** Supplied records follows **
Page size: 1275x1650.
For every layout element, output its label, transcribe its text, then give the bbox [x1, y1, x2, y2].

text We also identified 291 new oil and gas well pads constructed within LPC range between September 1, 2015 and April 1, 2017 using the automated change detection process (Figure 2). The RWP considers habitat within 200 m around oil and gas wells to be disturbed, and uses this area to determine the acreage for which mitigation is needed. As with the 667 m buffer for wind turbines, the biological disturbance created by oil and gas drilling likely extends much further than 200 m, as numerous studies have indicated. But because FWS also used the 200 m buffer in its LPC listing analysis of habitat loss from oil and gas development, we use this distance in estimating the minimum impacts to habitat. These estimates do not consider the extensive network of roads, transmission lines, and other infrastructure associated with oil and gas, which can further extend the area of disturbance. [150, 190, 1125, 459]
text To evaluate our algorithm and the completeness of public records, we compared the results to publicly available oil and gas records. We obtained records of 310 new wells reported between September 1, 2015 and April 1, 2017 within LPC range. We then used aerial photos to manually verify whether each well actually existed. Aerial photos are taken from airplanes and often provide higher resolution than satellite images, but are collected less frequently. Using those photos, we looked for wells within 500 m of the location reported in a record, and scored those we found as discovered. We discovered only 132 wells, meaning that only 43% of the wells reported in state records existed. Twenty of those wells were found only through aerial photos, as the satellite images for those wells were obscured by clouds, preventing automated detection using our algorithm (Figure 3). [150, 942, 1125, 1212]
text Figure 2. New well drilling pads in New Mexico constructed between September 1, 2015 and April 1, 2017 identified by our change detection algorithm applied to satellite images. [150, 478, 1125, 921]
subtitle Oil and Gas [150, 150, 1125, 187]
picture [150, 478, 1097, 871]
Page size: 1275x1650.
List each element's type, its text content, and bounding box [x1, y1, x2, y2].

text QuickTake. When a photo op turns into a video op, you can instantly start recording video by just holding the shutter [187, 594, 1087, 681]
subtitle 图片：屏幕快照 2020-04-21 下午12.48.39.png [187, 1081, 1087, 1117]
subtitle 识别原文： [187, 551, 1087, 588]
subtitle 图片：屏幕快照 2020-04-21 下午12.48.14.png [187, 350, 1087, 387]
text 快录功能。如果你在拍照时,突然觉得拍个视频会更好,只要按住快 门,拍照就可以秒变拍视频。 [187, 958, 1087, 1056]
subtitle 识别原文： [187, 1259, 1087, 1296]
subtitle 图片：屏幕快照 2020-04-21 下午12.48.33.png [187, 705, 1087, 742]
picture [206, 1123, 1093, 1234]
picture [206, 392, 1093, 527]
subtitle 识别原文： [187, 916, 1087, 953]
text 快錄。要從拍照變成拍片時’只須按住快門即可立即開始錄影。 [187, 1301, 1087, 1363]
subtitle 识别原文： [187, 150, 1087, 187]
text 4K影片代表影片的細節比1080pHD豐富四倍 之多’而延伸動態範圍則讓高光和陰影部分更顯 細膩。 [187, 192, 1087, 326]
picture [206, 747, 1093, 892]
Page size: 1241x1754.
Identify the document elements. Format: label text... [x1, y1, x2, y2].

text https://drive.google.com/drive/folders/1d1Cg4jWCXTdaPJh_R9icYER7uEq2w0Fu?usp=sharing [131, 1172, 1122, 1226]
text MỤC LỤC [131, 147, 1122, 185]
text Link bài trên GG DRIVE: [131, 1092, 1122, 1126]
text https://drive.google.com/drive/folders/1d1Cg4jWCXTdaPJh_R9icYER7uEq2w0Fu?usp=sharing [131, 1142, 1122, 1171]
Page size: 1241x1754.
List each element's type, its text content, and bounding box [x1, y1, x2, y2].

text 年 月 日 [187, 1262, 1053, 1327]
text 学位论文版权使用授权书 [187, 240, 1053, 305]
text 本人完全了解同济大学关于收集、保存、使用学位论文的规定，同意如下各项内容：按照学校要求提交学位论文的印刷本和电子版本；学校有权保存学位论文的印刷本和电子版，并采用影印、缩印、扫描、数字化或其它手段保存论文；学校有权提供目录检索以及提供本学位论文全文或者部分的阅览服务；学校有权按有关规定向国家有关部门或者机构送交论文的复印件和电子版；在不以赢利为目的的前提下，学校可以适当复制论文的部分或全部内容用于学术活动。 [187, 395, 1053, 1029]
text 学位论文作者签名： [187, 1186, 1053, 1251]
** End of Supplied records **
Assigned task
If a line in the data above holds the word "屏幕快照", count it, and give only the final number.

Worked solution
3